Leaving the serenity and hospitality of the Coons Farm in Hannibal, Missouri was bittersweet. Walks along acres of green pastures every morning with Sophie became a ritual of worship I did not want to give up. The graciousness of our hosts, friends from Pelican Lakes where we had wintered, who drove us through angles and heights of the Mississippi River with a history of her devastating floods, regaled us with stories about local lore, farmlands, and their family, and treated us to every meal we ate (“You’re in my country now! ”Mike bellowed when Dan reached for his wallet), filled our hearts and stomachs with gratitude. It was hard to imagine our trip being any better.
Our Itinerary called, however, so onto Omaha we traveled through lush farmland and seas of cornfields. The trip from Missouri and a slice of Iowa to Nebraska (8 states so far!) offered miles of farms, dotted with stately silver-domed silos along the rolling landscape. Even though we were traveling seventy-plus miles an hour, our biological clocks seemed to slow down as the ribbon of highway unraveled before us. At Offut Field Air Force Base, just outside of Omaha, we settled in and ate heartily of sandwiches made with homegrown Missouri tomatoes.

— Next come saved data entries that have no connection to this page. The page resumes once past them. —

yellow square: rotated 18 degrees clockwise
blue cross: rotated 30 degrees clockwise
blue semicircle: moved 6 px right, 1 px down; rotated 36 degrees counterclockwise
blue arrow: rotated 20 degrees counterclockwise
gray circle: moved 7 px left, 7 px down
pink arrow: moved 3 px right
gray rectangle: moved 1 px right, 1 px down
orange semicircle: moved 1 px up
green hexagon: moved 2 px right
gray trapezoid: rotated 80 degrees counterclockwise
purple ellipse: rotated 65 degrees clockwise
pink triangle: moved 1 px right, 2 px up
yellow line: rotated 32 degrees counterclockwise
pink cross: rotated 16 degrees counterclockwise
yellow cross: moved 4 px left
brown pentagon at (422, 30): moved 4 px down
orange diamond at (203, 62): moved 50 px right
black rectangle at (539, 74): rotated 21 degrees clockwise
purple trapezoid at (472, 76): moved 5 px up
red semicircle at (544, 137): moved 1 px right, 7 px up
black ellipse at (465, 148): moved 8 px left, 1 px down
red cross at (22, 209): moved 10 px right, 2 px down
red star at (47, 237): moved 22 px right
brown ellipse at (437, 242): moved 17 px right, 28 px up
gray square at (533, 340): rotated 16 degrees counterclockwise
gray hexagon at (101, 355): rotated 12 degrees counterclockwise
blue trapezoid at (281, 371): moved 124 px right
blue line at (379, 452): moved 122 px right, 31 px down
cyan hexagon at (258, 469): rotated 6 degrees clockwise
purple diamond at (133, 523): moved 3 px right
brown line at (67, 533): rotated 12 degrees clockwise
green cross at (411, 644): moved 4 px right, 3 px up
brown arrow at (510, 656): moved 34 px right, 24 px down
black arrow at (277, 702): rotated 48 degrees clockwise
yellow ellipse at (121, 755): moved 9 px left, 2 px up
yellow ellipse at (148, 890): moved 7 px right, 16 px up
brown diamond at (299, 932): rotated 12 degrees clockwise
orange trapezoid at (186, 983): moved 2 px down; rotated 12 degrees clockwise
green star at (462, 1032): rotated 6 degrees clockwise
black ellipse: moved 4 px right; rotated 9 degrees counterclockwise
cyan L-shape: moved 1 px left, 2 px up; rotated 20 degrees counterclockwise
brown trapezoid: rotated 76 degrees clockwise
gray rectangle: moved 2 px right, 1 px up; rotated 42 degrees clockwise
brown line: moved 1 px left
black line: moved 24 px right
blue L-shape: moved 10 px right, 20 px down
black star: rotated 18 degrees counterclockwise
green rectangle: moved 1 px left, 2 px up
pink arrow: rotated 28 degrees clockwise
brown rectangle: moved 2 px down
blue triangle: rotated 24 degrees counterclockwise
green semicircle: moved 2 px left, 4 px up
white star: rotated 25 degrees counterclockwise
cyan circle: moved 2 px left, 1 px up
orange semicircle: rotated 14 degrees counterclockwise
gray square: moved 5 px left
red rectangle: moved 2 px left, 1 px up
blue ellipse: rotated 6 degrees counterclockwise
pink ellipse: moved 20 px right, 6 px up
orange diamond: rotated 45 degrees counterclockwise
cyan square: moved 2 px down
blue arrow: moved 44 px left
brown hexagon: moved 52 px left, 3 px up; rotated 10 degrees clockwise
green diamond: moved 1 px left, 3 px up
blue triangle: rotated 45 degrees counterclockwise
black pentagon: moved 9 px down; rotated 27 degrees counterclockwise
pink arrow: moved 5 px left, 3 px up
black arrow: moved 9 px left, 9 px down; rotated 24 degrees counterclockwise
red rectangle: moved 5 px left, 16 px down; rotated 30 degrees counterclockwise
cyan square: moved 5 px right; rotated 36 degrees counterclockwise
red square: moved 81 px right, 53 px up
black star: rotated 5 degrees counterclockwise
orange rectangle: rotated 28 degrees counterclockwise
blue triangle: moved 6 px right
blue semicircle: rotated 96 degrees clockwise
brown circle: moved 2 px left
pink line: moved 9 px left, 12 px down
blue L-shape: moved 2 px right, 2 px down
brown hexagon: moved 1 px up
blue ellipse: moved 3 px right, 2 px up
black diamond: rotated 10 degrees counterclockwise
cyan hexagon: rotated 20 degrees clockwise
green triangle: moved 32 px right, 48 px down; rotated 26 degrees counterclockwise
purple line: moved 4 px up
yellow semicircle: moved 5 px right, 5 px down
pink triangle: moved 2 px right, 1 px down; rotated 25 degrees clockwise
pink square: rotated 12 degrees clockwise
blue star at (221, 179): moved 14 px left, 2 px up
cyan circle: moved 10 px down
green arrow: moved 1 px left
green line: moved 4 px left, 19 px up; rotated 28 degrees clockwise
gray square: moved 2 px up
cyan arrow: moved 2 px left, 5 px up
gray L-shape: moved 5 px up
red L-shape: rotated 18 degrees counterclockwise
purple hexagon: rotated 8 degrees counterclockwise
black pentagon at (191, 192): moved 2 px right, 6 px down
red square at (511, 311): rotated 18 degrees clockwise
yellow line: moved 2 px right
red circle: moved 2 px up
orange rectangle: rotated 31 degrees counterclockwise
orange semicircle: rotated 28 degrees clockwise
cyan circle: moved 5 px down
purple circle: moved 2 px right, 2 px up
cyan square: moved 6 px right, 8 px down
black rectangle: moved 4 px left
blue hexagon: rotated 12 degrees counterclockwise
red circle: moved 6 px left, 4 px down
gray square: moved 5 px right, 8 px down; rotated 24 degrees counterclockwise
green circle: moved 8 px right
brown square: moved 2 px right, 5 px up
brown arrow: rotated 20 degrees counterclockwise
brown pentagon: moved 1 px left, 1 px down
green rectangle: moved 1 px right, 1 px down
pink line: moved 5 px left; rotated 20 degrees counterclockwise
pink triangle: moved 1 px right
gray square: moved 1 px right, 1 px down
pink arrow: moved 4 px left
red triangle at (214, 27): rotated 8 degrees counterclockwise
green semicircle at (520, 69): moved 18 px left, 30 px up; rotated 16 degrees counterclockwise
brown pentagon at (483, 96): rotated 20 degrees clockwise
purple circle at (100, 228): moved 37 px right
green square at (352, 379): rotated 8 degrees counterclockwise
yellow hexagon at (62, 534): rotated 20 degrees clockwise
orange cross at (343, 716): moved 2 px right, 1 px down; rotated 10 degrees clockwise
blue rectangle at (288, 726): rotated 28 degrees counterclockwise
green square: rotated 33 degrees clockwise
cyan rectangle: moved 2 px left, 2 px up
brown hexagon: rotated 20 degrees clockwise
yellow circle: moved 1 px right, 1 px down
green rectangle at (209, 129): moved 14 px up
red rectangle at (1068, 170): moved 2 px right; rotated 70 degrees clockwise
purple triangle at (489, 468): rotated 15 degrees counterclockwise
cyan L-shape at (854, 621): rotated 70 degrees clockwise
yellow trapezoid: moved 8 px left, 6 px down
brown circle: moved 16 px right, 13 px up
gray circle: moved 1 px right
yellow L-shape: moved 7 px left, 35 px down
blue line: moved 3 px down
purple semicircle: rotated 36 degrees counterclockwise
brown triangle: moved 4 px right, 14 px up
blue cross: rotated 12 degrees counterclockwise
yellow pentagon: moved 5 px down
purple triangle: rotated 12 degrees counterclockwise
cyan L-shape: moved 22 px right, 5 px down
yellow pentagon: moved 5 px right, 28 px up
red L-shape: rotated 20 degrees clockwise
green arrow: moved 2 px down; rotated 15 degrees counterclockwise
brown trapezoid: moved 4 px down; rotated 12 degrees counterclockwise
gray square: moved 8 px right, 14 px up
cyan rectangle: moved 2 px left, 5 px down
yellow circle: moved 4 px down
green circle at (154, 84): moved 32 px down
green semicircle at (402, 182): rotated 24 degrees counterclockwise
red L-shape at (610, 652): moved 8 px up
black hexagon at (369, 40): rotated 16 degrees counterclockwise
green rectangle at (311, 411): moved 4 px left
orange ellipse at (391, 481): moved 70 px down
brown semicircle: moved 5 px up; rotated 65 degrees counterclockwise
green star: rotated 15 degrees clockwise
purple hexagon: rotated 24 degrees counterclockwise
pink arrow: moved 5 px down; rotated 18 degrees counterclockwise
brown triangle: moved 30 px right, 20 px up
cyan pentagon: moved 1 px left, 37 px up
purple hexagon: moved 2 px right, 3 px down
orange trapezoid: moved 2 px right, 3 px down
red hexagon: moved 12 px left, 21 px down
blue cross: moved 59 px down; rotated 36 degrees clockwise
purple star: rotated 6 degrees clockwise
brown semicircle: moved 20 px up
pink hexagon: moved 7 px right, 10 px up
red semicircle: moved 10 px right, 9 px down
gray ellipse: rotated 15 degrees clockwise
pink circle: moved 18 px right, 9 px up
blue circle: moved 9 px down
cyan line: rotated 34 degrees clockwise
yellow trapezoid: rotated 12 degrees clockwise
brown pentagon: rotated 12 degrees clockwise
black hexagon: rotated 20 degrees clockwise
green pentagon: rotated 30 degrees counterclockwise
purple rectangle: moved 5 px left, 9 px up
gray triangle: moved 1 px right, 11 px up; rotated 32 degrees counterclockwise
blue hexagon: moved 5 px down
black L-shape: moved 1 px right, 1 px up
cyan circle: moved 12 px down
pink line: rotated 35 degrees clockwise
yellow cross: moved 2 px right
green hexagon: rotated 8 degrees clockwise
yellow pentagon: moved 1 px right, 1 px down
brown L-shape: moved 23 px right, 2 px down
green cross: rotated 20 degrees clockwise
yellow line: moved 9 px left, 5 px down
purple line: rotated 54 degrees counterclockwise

A visit with the Ostrand family, dear friends who we have loved since they were kids and supported when they were missionaries in South Africa, was the promise of our destination. What a joy-filled reunion we had as a growing line of people hoping to buy a pair of safety glasses for the eclipse wound around the restaurant. The monumental solar event has created a furry of anticipation all along its path.
In case you’ve wondered about those faulty jacks from our stay in Nashville, the report is at a standstill. They have remained up throughout the rest of our stays, adding a bit of rock n’ roll to our trip. Dan opted for caution rather than extended delay until we get to Rapid City, South Dakota, where we plan to stay longer and could have them repaired if necessary. The lack of stability wasn’t noticeable until our brief overnight in Sioux Falls, South Dakota, where the slant was extreme enough to cause our stacked cupboards to fly out like an unhinged accordion and the refrigerator door to become a swinging weapon. We rolled downhill to bed that night, looking forward to the flat roads ahead.
We are in Big Country now, having passed by the winding Missouri River and wheeled into the very flat vistas of South Dakota. Vista actually does little to describe the expanse of prairie fields, rolling hills, and ribbons of highway surrounding us, 180 degrees. The flatness spreads like smooth carpet cluttered with occasional billboards and disappearing into an abyss of shadowing hills in the horizon, and ultimately the ominous Black Hills rising up.
At one point we passed oceans and oceans of sunflower fields whose waves of golden faces eventually changed to green pockets speckled with grazing cattle. As the farms gave way to ranches, it became easy to imagine cowboys galloping across these ranges, even with the highway slicing through their ride. Everything seems bigger, wider, and flatter out West. Even the bugs splatting our windshield, hitting hard as mud balls thrown at us are a big messy impression of the wild country ahead.
In spite of all the new adventures and astounding beauty of our trip, I am not numbed to the miles and distances we have passed. I know acutely how far from home we’ve come and what it would take to get back. Sometimes I wake up in the dark and have to think about where we are and what day it is. These are not easy thoughts for one who counts on … what she can count on.
When we were in St. Charles, not far from St. Louis, we stayed at a campground next to a highway flanked by an airport, shadowed by a railroad bridge almost over top of us, and surrounded by dozens of RVs. We were definitely in the middle of a traffic pattern! Looking around at the variety of vehicles as I walked with Sophie, the Holy Spirit whispered an epiphany.
“Everyone here is on a journey going somewhere. They are all on the move and have destination stories.”
How true of all of us, “Even me,” I thought, which is the epiphany because I realized I still had not come to grips that I, too, am a traveler. Even if I stayed home I would still be on a journey where my true destination has been sealed in heaven with Christ. We are all travelers!
What is important about the journey is how we live while traveling. Is my destination story one of anxiety, loneliness, maybe even grumbling? Or do I meet each day as if hearing Jesus beckoning, “Come to Me…”, knowing with joyful anticipation, I am with Him wherever I am?
God has already shown me His paths are good, full of beauty, peace, and wonder. Even though He created the universe with a Word, His picture stories tell me of His Glory. “This,” came the Whisper, “is the better way to travel.”